Saved data entries:

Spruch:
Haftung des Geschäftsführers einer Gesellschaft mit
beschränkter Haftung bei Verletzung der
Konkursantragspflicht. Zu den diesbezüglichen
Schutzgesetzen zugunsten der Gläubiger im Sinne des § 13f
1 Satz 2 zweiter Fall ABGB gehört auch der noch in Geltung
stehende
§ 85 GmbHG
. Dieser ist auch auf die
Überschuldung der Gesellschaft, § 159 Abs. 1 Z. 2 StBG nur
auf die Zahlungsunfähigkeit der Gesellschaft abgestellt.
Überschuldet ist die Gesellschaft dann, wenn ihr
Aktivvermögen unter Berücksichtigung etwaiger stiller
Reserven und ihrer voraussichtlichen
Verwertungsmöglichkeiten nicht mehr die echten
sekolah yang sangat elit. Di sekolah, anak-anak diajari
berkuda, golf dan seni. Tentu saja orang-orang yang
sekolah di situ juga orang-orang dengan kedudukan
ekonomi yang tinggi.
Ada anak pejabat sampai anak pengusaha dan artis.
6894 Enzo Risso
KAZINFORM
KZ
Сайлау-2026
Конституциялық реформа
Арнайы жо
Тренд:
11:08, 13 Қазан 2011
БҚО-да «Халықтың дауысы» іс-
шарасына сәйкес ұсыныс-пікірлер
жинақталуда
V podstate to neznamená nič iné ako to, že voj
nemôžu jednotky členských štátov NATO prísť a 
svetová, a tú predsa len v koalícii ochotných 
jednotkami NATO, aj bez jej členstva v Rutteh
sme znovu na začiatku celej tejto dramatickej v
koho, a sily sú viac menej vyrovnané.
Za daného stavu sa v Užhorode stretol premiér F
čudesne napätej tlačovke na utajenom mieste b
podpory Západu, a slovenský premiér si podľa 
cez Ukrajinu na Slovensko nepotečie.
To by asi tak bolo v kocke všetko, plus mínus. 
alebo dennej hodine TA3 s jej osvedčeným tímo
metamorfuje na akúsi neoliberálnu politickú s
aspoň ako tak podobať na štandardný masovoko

Instructions for the task
From the records above, work out how many lines contain the string "Haftung". Give only the number.

Response area
2